Exposition Fra Angelico à Paris : l'événement de la rentrée 2011

Pour la première fois, un musée parisien, le musée Jacquemart-André, rend hommage au maître de l'Art Sacré de la Renaissance italienne, dès le 23 septembre.

L'Annonciation, le Jugement Dernier, la Déposition de la Croix, le Couronnement de la Vierge .. autant de chefs-d'oeuvre du Quattrocento légués par le Dominicain Fra Angelico, qui mit son art au service de la religion.

Fra Angelico ou « Beato Angelico »

Né Guido di Pietro à Vicchio di Mugello en Toscane, en 1387, Fra Angelico s’intéresse très tôt à la peinture. Il est fortement marqué par Giotto qui, en pleine période du gothique tardif et des multiples influences du Nord et du Sud de l’Europe médiévale, introduit les notions de perspective et le réalisme des représentations.

Guido di Pietro intègre à 20 ans l’ordre des Dominicains observants et devient Fra Angelico.

Les Médicis lui commandent la décoration du couvent San Marco de Florence, où il demeurera 10 ans, période qui sera la plus féconde de sa carrière. On lui doit notamment le fameux « Retable de San Marco ».

Puis il est appelé à Rome par le Pape, pour peindre la chapelle du Saint-Sacrement à la Basilique Saint-Pierre.
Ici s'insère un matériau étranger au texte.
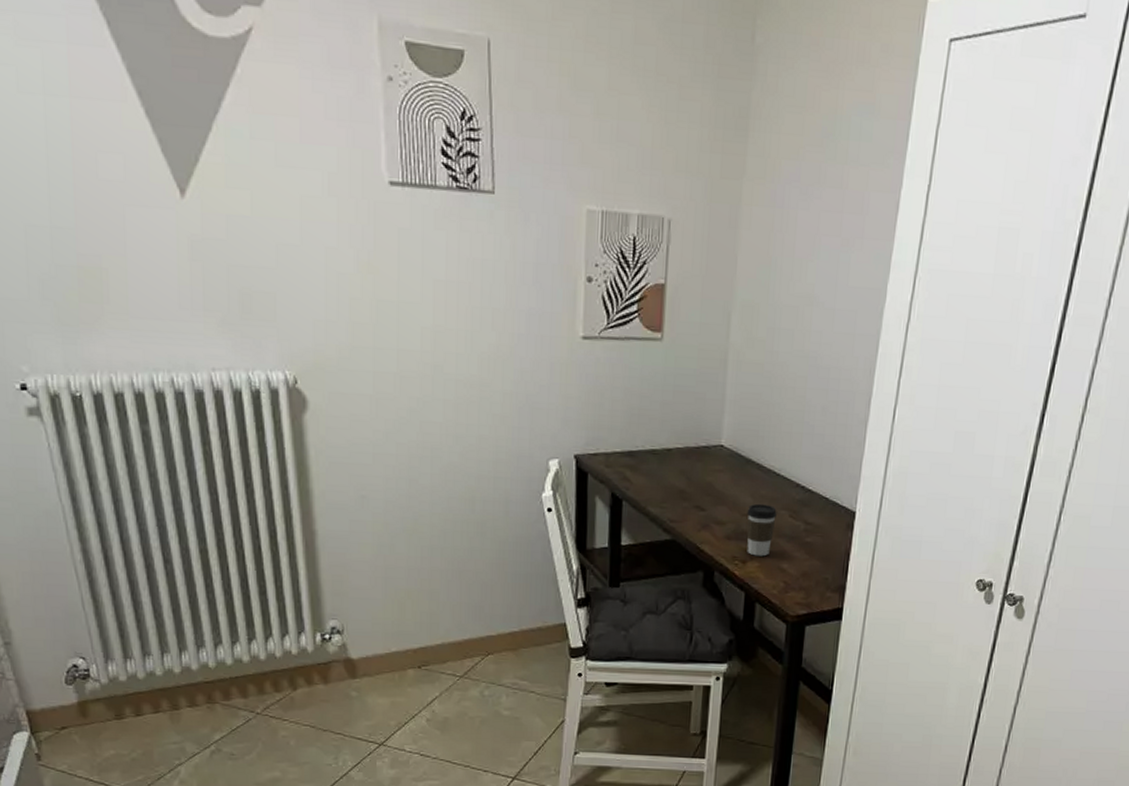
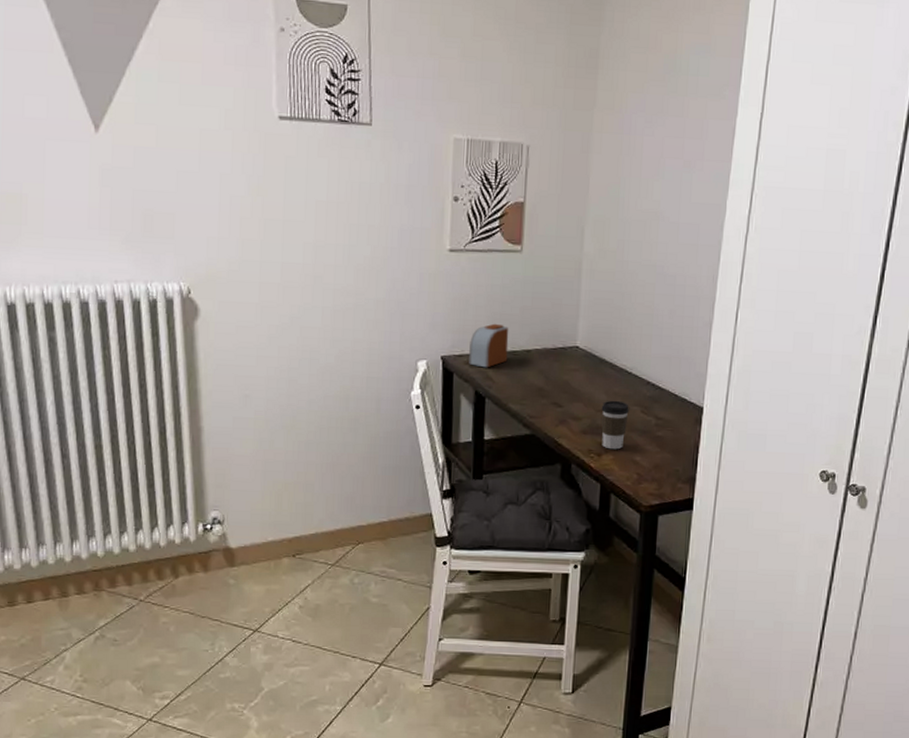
alarm clock: none [604,419,648,468] -> present [469,323,509,368]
Toute son œuvre mystique est marquée par l’évolution des courants artistiques de l’époque : la lumière qui transfigure les visages et annule les ombres, le didactisme, héritages du Moyen Age, et l’introduction des perspectives et d’un certain réalisme, courants novateurs de la Première Renaissance. Il peint à tempera, (peinture dont le diluant est l’eau, et le liant principalement du jaune d’œuf), sur bois.

Outre ses tableaux où se déploie l’éclat des ors, il laissera de nombreuses fresques et miniatures qui toutes témoignent de son inspiration céleste, de sa piété, de son humilité, et de sa vision de l’art, qui doit servir au triomphe de la religion. On le considère d’ailleurs comme le dernier représentant de l’art religieux du Moyen Age.

Enterré à Rome, il est béatifié en 1984 par le Pape Jean-Paul II, ( lui-même béatifié le 1er mai 2011 par son successeur Benoît XVI ), d’où son surnom italien de « Beato Angelico ». Il est le saint patron des artistes.

L’exposition Fra Angelico au musée Jacquemart-André

Premier musée parisien à rendre hommage au maître de l’Art Sacré, le musée Jacquemart-André présentera une soixantaine d’œuvres, témoignages picturaux de la première Renaissance, mais aussi d’autres primitifs italiens contemporains du Quattrocento, qui l’ont côtoyé, l’ont influencé ou s’en sont inspirés.

Le musée Jacquemart-André à Paris, un écrin du XIXe siècle

Ce magnifique hôtel particulier du XIXe siècle situé Boulevard Haussmann dans le 8e arrondissement de Paris, présente la plus belle collection privée d’œuvres d’art de Paris. La peinture flamande du 18e siècle, l’Ecole Française et la Renaissance italienne y ont pris leurs quartiers, subtilement servies par l’influence de Edouard André et Nélie Jacquemart, un couple de collectionneurs passionné d’œuvres d’art qui se rendait régulièrement en Italie pour effectuer ses acquisitions, qu’il exposait au cœur de son hôtel particulier.

Le premier étage est consacré à la Renaissance italienne répartie dans les salles florentine, vénitienne et des sculptures.

On y visite les salons d’apparat, les appartements privés, l’escalier monumental, les salles de réception et les jardins, mais il faut impérativement conclure sa visite par une halte au café Jacquemart-André, le plus beau salon de thé de Paris, qui propose aussi des brunchs le dimanche.

En période d’exposition, le musée est ouvert jusqu’à 21h30 en nocturne le lundi.